For further information please refer to https://theobio.evolbio.mpg.de or, after having read the below stated publications, contact
for project 1: Arne Traulsen <firstname.lastname@example.org> (co-supervision by a PostDoc is envisioned)
for project 2 the co-supervisors: Michael Sieber <email@example.com> or Amanda de Azevedo-Lopes <firstname.lastname@example.org>
We are looking for candidates with a solid background in a quantitative field with a clear motivation to work on human biological questions, or a biologist who is sufficiently self-motivated to develop the necessary skillset in theoretical biology.
If you wish to apply for one of the positions, please contact Arne Traulsen by email providing a short motivational statement, names of two referees and a short CV (biosketch). Project 2: Please cc the co-supervisors.
1. Evolutionary game theory/evolutionary dynamics
Supervisors: Arne Traulsen, PostDoc NN
Evolutionary game theory models evolving populations with fitness depending on interactions in the population. The original tools are already 50 years old and are constantly developed further. Evolutionary Game Theory has applications from evolutionary ecology and behavior to epidemiology and economics.

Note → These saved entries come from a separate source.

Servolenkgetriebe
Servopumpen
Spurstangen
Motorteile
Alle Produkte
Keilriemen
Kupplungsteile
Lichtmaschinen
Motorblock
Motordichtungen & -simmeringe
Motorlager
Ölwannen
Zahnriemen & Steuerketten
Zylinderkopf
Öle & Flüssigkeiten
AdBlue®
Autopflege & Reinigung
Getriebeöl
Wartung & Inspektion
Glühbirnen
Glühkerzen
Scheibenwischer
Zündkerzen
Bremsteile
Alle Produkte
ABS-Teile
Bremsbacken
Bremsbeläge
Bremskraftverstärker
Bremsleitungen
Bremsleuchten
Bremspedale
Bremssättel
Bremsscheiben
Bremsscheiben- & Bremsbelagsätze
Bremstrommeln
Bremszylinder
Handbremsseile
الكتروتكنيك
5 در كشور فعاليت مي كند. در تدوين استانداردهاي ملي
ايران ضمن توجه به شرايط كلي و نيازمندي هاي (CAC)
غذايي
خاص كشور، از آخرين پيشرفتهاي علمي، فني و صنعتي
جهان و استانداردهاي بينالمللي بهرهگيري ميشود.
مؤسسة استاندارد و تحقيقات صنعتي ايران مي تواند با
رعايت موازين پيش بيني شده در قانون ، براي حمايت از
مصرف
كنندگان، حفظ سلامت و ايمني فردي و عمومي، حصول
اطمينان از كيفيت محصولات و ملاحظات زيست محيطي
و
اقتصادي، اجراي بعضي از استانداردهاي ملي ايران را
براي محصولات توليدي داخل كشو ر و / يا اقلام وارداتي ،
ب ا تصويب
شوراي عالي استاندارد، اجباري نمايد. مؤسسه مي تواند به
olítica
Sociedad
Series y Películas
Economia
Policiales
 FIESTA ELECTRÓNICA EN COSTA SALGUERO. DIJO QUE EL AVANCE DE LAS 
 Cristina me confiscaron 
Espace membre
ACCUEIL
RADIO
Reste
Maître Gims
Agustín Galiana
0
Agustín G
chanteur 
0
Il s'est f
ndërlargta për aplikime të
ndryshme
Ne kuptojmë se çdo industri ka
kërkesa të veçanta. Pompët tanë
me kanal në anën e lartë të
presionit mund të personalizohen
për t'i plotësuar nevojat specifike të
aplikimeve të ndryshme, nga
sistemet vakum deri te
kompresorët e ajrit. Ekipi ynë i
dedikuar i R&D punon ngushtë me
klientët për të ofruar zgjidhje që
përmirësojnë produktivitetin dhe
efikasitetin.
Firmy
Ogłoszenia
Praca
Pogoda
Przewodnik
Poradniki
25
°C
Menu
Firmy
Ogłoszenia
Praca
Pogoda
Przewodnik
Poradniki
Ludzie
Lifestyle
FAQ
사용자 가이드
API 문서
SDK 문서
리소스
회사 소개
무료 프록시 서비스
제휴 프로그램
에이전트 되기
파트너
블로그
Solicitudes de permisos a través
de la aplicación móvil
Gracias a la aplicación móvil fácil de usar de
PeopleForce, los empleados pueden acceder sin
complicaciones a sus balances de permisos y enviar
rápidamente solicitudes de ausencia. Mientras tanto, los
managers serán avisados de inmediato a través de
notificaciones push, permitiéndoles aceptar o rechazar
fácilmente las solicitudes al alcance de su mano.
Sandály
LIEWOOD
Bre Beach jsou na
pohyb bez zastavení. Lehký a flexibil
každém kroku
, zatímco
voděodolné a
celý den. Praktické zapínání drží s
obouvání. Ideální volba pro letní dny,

We are interested in developing the underlying theoretical framework further, but also in developing new areas of application of evolutionary game theory and evolutionary dynamics. Interesting questions we have recently worked on include: How can behavioral dynamics integrated into epidemiological model? When can we use the conceptual tools of cooperation research in microbial communities? How can we avoid biased models in evolutionary game theory? How does graph structure affect long term evolution?
2. Modelling metaorganism interactions
Supervisors: Arne Traulsen, Michael Sieber, Amanda de Azevedo-Lopes
All animals and plants are inhabited by diverse communities of microbial organisms which often have fundamental roles in host functioning. From an eco-evolutionary perspective, the host and its associated microbial community (the microbiome) can be viewed as a single unit of selection - the metaorganism. We are interested in the ecological and evolutionary dynamics shaping the metaorganism and employ mathematical models to explore fundamental questions about host-microbiome associations.
We are particularly interested in exploring which kind of intra- and inter-specific interactions occur within the microbiome, for example which microbes compete or cooperate, and in quantifying the strength of those interactions. The project aims at establishing a workflow for quantifying interaction parameters from empirical data based on a method previously developed in the department. This requires having and/or acquiring skills in programming and Bayesian inference to establish the computational workflow and develop the underlying methods further. Depending on the candidate’s interests the project can develop into different directions.